Marc Labelle a dit...

Plusieurs se sont laissés piégés par les ratiocinations perverses de P.E.T. Certes, le Canada anglais aurait dit Non à la négociation de l’association, mais aussi à tout renouvellement du fédéralisme correspondant aux attentes du Québec malgré les prétentions hypocrites de P.E.T. Par exemple, le futur ratage de l’accord minimaliste du lac Meech auquel P.E.T. s’est opposé. Frédéric Bastien a raison de dénoncer P.E.T., qui fut perçu par René Lévesque comme un faux Québécois. La preuve : l’importation unilatérale de la Constitution canadienne en 1982 par le fourbe a diminué les pouvoirs de l’Assemblée nationale.
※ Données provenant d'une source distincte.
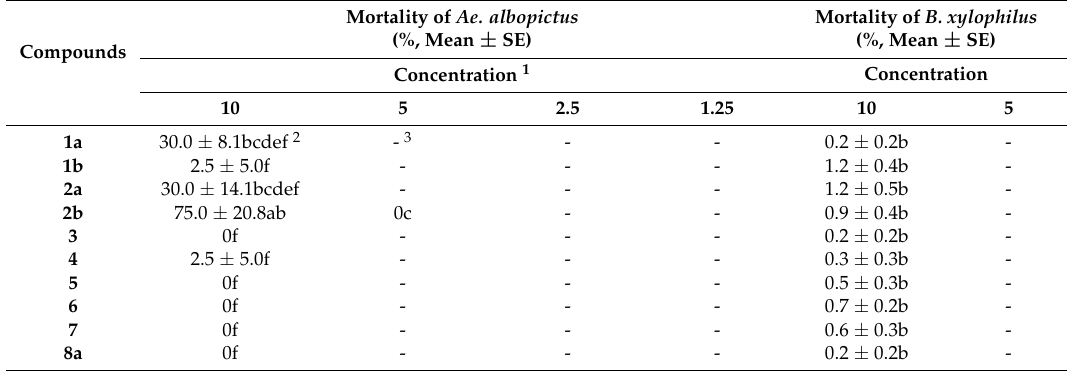
Table 1. Larvicidal and nematicidal activities of barbituric acids (see Figure 1) against Ae. albopictus and B.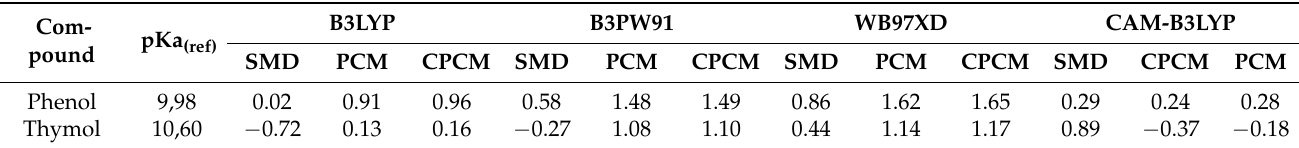
Table 3. ∆ pKa values calculated with two explicit water molecules. Table 3. Δ pKa values calculated with two explicit water molecules.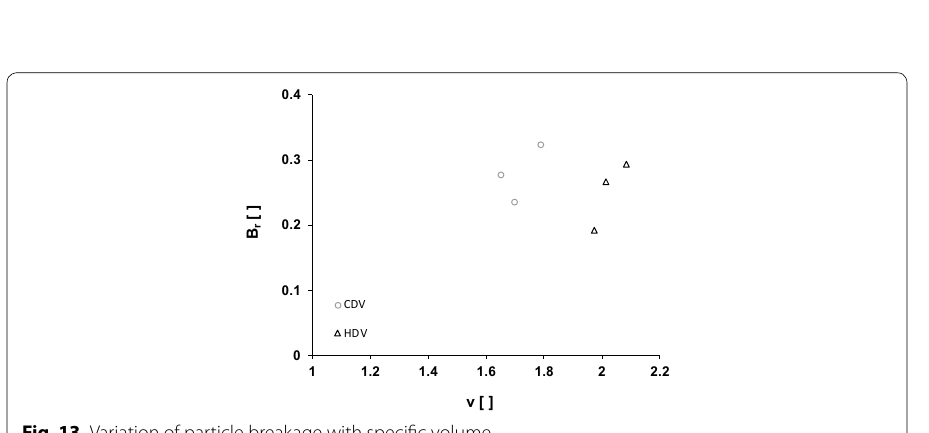
Fig. 13 Variation of particle breakage with specific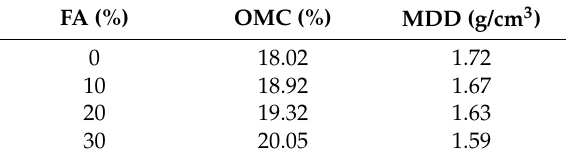
Table 6. The effect of FA stabilization of loess on compaction test with varying FA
Denis Monière a raison du point de vue des politologues ou de ceux qui suivaient la politique de près à cette époque. Toutefois, Mathieu Bock-Coté (https://www.journaldemontreal.com/2020/05/21/le-21-mai-1980) s’exprime dans le même sens populaire que F. Bastien. Il faut considérer que de nombreux citoyens ordinaires ont été impressionnés ou séduits par la métaphore dramatique de la « tête sur le billot ». Le jugement tranchant de M. Bock-Côté tombe juste : P.E.T. est le « pire traître de notre histoire ».